:: TASK REQUIREMENTS ::
Among the entries below, find the lines that contain the string "Shizens". State only how many there are.

[Saved entries]
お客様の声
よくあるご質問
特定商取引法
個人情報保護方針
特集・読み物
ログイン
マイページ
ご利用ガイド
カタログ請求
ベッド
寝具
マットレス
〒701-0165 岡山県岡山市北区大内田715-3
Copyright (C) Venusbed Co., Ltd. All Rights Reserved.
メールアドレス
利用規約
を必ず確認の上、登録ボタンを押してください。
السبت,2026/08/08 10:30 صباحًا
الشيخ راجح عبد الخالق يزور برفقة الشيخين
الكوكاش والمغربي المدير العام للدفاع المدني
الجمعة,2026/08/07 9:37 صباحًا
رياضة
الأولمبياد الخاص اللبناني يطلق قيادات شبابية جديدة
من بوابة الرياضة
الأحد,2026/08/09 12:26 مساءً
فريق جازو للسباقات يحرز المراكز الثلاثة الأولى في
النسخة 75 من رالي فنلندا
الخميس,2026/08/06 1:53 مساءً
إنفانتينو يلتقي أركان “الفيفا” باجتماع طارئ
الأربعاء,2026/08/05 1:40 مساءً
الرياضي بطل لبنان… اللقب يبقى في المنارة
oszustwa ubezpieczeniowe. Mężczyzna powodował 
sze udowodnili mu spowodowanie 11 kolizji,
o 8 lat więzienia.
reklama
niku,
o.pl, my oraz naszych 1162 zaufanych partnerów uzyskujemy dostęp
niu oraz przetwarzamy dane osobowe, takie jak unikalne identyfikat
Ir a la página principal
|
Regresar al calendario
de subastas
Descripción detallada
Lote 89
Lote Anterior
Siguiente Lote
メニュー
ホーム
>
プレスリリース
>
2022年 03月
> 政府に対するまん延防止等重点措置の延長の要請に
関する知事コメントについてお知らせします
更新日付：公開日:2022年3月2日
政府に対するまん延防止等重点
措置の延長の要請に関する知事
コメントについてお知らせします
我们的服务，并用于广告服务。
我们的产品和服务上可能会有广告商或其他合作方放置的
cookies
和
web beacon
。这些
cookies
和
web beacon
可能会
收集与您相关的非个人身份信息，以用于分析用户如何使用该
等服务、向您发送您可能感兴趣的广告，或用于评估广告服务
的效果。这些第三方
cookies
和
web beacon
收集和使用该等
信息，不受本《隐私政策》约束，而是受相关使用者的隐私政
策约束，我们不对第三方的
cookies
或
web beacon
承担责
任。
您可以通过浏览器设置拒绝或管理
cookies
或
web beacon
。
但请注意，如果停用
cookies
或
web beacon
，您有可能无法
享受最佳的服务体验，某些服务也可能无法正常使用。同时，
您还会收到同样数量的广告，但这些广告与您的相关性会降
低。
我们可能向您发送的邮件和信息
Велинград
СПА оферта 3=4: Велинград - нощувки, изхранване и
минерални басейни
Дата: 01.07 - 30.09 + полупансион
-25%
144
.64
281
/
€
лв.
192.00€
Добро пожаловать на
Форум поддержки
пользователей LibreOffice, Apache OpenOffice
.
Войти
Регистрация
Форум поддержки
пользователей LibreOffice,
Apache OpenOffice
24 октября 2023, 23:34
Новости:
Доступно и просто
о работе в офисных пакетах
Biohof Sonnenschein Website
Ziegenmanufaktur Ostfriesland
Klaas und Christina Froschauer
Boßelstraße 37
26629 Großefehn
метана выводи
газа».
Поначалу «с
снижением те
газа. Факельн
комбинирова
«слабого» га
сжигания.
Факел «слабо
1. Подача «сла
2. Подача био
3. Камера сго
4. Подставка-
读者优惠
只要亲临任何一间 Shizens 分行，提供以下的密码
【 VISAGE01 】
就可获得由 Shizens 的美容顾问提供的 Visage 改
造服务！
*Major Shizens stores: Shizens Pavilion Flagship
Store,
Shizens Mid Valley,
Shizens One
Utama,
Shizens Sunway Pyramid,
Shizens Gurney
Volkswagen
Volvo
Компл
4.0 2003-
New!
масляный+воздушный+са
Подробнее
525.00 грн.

:: COMPLETED TASK ::
7